Ordinarily, calculating the center of mass from a mass density (or the center of charge from a charge density, or the center of...) is very straightforward - simply integrate the position vector over the entire domain, weighted by the density function (and then normalize by dividing by the total mass).
But how does this work when calculating the center of mass of a distribution which exists on the surface of a 2-sphere? The normal procedure seems to rely on the ability to meaningfully add vectors together, which does not work on a sphere (or indeed in any other curved space). How do you calculate center of mass in such a case? Is the concept even well-defined?
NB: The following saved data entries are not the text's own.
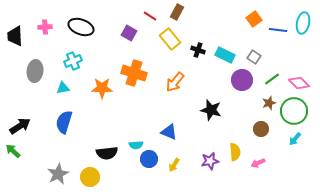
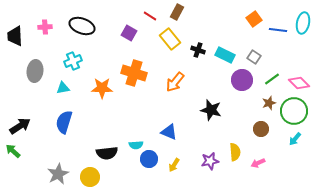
black ellipse: moved 1 px right, 1 px up
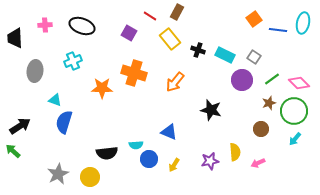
pink cross: moved 2 px up
black trapezoid: moved 2 px down
cyan triangle: moved 8 px left, 12 px down; rotated 32 degrees clockwise
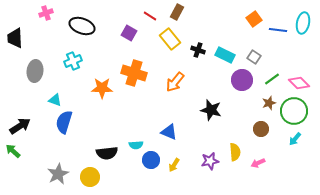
pink cross: moved 1 px right, 12 px up; rotated 16 degrees counterclockwise
blue circle: moved 2 px right, 1 px down
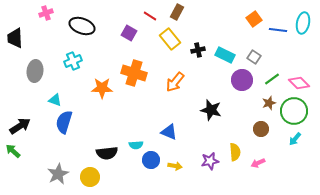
black cross: rotated 32 degrees counterclockwise
yellow arrow: moved 1 px right, 1 px down; rotated 112 degrees counterclockwise
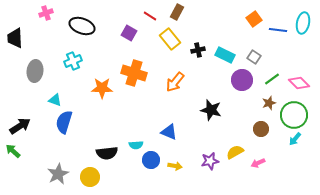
green circle: moved 4 px down
yellow semicircle: rotated 114 degrees counterclockwise
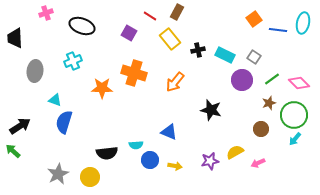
blue circle: moved 1 px left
That was the question - the following is merely context:
The particular case I am faced with is a field of precipitation data, given as a function of latitude and longitude (actually a discrete dataset and not a continuous function, of course). I am trying to calculate the 'center of mass' of such a dataset as required for the calculation of a certain quality measure of weather forecasts. Unfortunately, the paper describing the measure does not go into any details on the subtleties of center of mass on a sphere - they seem to mainly consider small domains and neglect the curvature of the Earth entirely. But I would like to extend the quality measure to larger domains, if possible.
(Please note that I am not talking about the rather more trivial matter of finding the center of mass in ${\rm I\!R^3}$ of the points on the sphere - unless, of course, it should happen that the projection of that point onto the sphere is also equivalent to the center of mass on the sphere. But it is not obvious to me that this should be the case.)